→ **Description of the task**: The records beneath should be printed exactly, and the pictures are to be left out.

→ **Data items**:
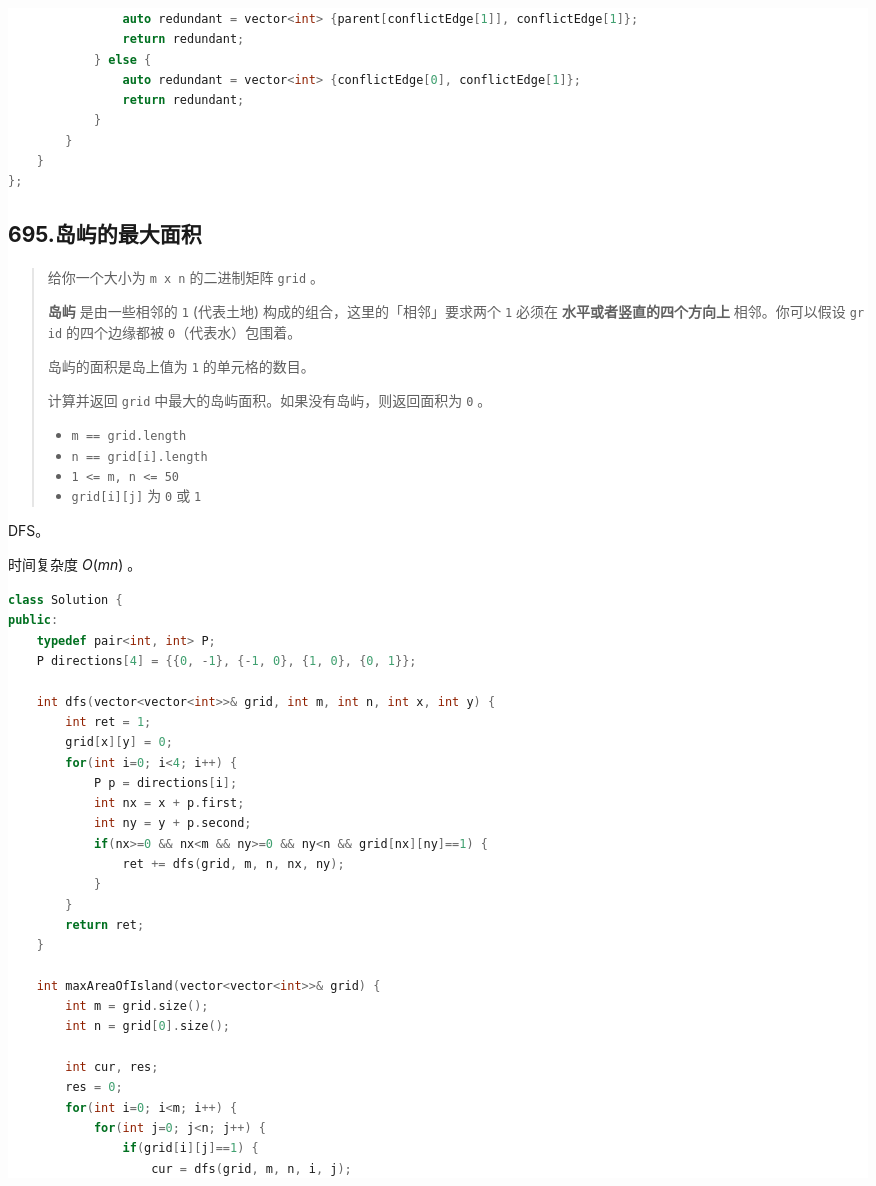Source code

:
 ```c++
                auto redundant = vector<int> {parent[conflictEdge[1]], conflictEdge[1]};
                return redundant;
            } else {
                auto redundant = vector<int> {conflictEdge[0], conflictEdge[1]};
                return redundant;
            }
        }
    }
};
```







## 695.岛屿的最大面积

>给你一个大小为 `m x n` 的二进制矩阵 `grid` 。
>
>**岛屿** 是由一些相邻的 `1` (代表土地) 构成的组合，这里的「相邻」要求两个 `1` 必须在 **水平或者竖直的四个方向上** 相邻。你可以假设 `grid` 的四个边缘都被 `0`（代表水）包围着。
>
>岛屿的面积是岛上值为 `1` 的单元格的数目。
>
>计算并返回 `grid` 中最大的岛屿面积。如果没有岛屿，则返回面积为 `0` 。
>
>- `m == grid.length`
>- `n == grid[i].length`
>- `1 <= m, n <= 50`
>- `grid[i][j]` 为 `0` 或 `1`

DFS。

时间复杂度 $O(mn)$ 。

```c++
class Solution {
public:
    typedef pair<int, int> P;
    P directions[4] = {{0, -1}, {-1, 0}, {1, 0}, {0, 1}};

    int dfs(vector<vector<int>>& grid, int m, int n, int x, int y) {
        int ret = 1;
        grid[x][y] = 0;
        for(int i=0; i<4; i++) {
            P p = directions[i];
            int nx = x + p.first;
            int ny = y + p.second;
            if(nx>=0 && nx<m && ny>=0 && ny<n && grid[nx][ny]==1) {
                ret += dfs(grid, m, n, nx, ny);
            }
        }
        return ret;
    }

    int maxAreaOfIsland(vector<vector<int>>& grid) {
        int m = grid.size();
        int n = grid[0].size();
    
        int cur, res;
        res = 0;
        for(int i=0; i<m; i++) {
            for(int j=0; j<n; j++) {
                if(grid[i][j]==1) {
                    cur = dfs(grid, m, n, i, j);
```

→ **Answer box**:
Source code

:
 ```c++
                auto redundant = vector<int> {parent[conflictEdge[1]], conflictEdge[1]};
                return redundant;
            } else {
                auto redundant = vector<int> {conflictEdge[0], conflictEdge[1]};
                return redundant;
            }
        }
    }
};
```







## 695.岛屿的最大面积

>给你一个大小为 `m x n` 的二进制矩阵 `grid` 。
>
>**岛屿** 是由一些相邻的 `1` (代表土地) 构成的组合，这里的「相邻」要求两个 `1` 必须在 **水平或者竖直的四个方向上** 相邻。你可以假设 `grid` 的四个边缘都被 `0`（代表水）包围着。
>
>岛屿的面积是岛上值为 `1` 的单元格的数目。
>
>计算并返回 `grid` 中最大的岛屿面积。如果没有岛屿，则返回面积为 `0` 。
>
>- `m == grid.length`
>- `n == grid[i].length`
>- `1 <= m, n <= 50`
>- `grid[i][j]` 为 `0` 或 `1`

DFS。

时间复杂度 $O(mn)$ 。

```c++
class Solution {
public:
    typedef pair<int, int> P;
    P directions[4] = {{0, -1}, {-1, 0}, {1, 0}, {0, 1}};

    int dfs(vector<vector<int>>& grid, int m, int n, int x, int y) {
        int ret = 1;
        grid[x][y] = 0;
        for(int i=0; i<4; i++) {
            P p = directions[i];
            int nx = x + p.first;
            int ny = y + p.second;
            if(nx>=0 && nx<m && ny>=0 && ny<n && grid[nx][ny]==1) {
                ret += dfs(grid, m, n, nx, ny);
            }
        }
        return ret;
    }

    int maxAreaOfIsland(vector<vector<int>>& grid) {
        int m = grid.size();
        int n = grid[0].size();
    
        int cur, res;
        res = 0;
        for(int i=0; i<m; i++) {
            for(int j=0; j<n; j++) {
                if(grid[i][j]==1) {
                    cur = dfs(grid, m, n, i, j);
```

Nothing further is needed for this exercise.